§ Brief:
Read through the records below and copy each line that uses the word "moved".
---
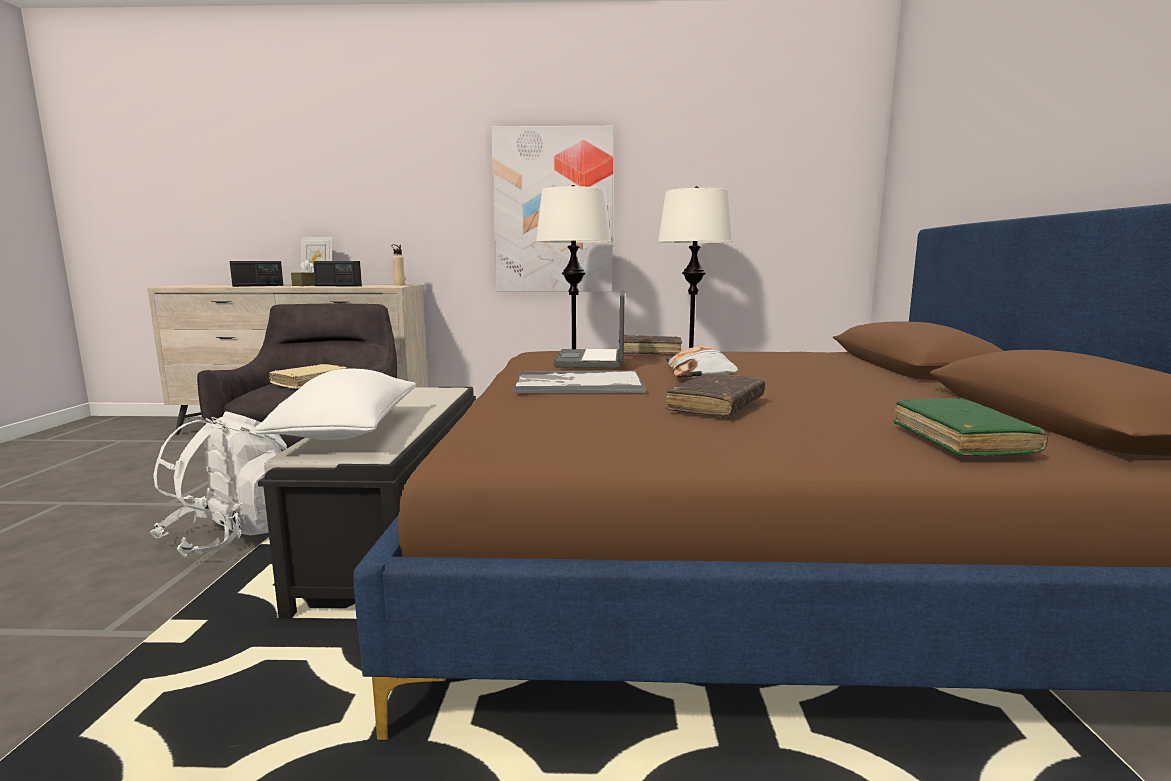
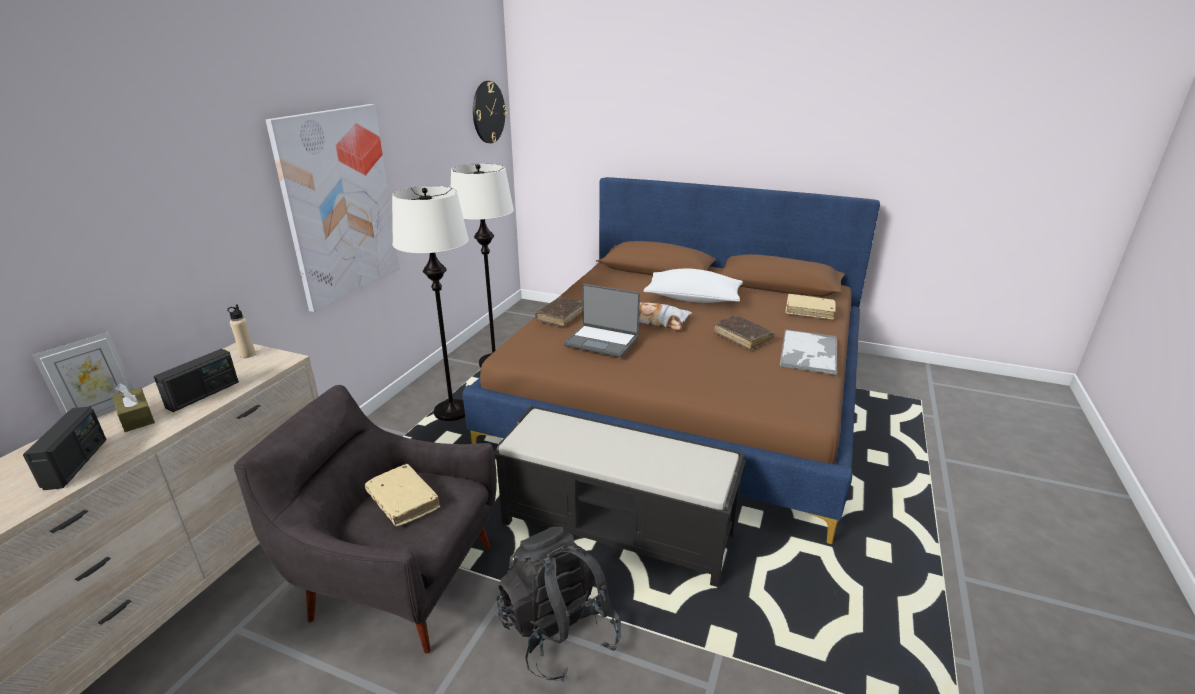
camera: 70 degrees left, 15 degrees up
white backpack [150,411,287,557] -> black backpack [497,527,621,682]
white pillow [255,369,416,440] -> white pillow moved to [644,269,743,303]
tray [513,370,646,393] -> tray moved to [780,330,837,375]
green book [893,398,1048,456] -> beige book [786,294,836,320]
none -> wall clock [473,81,507,143]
---
§ Problem solution:
white pillow [255,369,416,440] -> white pillow moved to [644,269,743,303]
tray [513,370,646,393] -> tray moved to [780,330,837,375]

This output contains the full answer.